30.6.13

En el Parador

En mi colegio es costumbre celebrar las jubilaciones en el Parador. No es un mal sitio. Últimamente, vamos a comer de tiros largos no menos de un par de veces al año. Son muchos los compañeros que, pudiendo hacerlo, abandonan deprisa y corriendo este barco viejo, destartalado y herrumbroso, de rumbo errático, que navega en medio de temporales con aires de tormenta perfecta, donde, día sí y día también, los pobres y sufridos marineros tememos zozobrar. La educación, ese Titanic.
El último convite tuvo lugar el martes pasado. En la preciosa sala Capitular.
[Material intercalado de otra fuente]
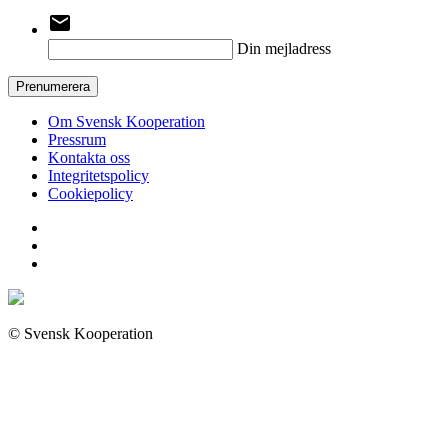
email
Din mejladress
Prenumerera
Om Svensk Kooperation
Pressrum
Kontakta oss
Integritetspolicy
Cookiepolicy
© Svensk Kooperation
Ya se sabe que, al depender del Estado, estos prestigiosos establecimientos han sufrido recortes, también de personal. Cómo se nota. Basta retrotraerse al pasado año y comparar. La del otro día fue una comida muy mal servida y de calidad más que discutible en lo que respecta a la elaboración del menú. Algo que no casa ni con el establecimiento ni con el precio del cubierto, que por educación no voy a especificar. Los entrantes se amontonaban (y no precisamente por la abundancia) y el plato principal, al menos para los que elegimos pescado -dorada, por más señas-, fue de una insulsez penosa. Con decir que el grueso del relleno de verduritas eran las famosas zanahorias cortadas en juliana que venden envasadas en bote... Sí, esas que se caracterizan por su textura y sabor a... exquisito plástico.
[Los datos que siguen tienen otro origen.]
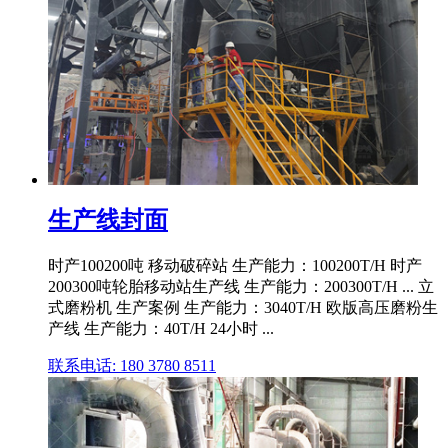
生产线封面
时产100200吨 移动破碎站 生产能力：100200T/H 时产
200300吨轮胎移动站生产线 生产能力：200300T/H ... 立
式磨粉机 生产案例 生产能力：3040T/H 欧版高压磨粉生
产线 生产能力：40T/H 24小时 ...
联系电话: 180 3780 8511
Lo mejor de la jornada le ocurrió a mi compañera de enfrente. Vio lo que parecían unos pequeños cristales en su cuenquito de salmorejo y, ante la duda, fue devuelto a la cocina. E. preguntó al cabo de un rato por su crema y le contestaron que habían hecho las justas por lo que, en consecuencia, se quedó sin probarla. Cosas así no suceden ni en el peor restorán del pueblo. 
El próximo jubilado ya está pensando en conmemorar su huida en otra parte. Le alabo el gusto.